■ Assigned task
Whenever a line of the records below contains the word "детей", copy that line.

Page images and extracted text
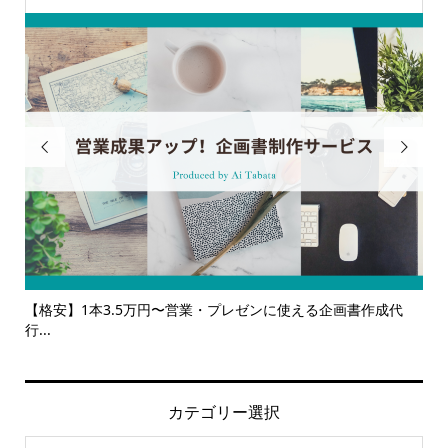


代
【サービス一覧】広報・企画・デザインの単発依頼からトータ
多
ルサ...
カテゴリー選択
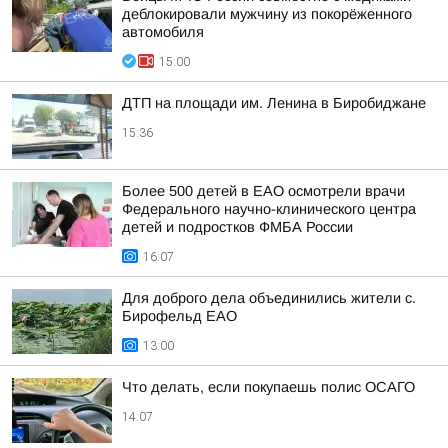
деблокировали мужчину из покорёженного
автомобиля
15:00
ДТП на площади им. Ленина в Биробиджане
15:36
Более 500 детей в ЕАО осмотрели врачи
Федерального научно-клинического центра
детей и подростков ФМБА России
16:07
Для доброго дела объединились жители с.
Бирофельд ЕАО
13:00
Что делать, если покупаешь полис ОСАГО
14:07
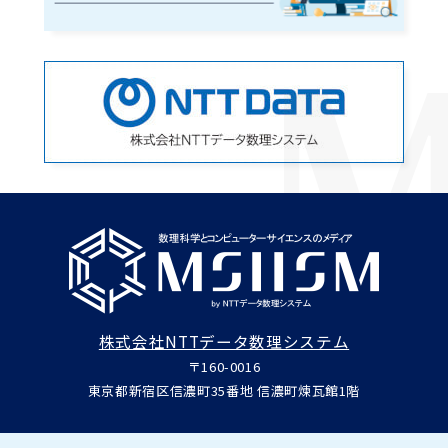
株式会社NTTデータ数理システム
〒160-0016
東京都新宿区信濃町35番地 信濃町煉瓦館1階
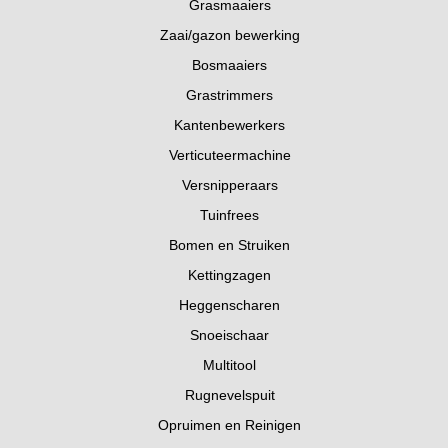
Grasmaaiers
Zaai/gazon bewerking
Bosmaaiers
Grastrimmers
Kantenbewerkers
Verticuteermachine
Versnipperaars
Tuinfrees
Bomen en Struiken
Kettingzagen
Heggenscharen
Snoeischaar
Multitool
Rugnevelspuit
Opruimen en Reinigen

---

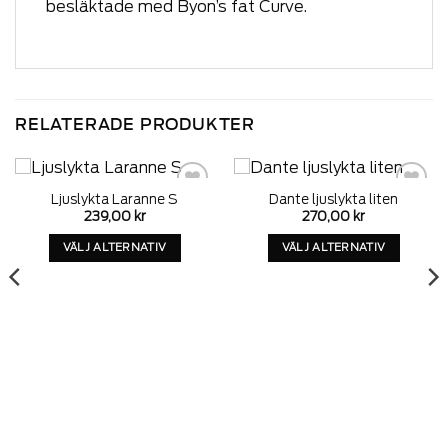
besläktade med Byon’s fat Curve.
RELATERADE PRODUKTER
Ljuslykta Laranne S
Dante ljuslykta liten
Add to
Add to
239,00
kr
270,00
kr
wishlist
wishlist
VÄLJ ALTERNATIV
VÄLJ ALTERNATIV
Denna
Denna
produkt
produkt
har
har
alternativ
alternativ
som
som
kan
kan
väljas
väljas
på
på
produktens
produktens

■ Expected output
Более 500 детей в ЕАО осмотрели врачи
детей и подростков ФМБА России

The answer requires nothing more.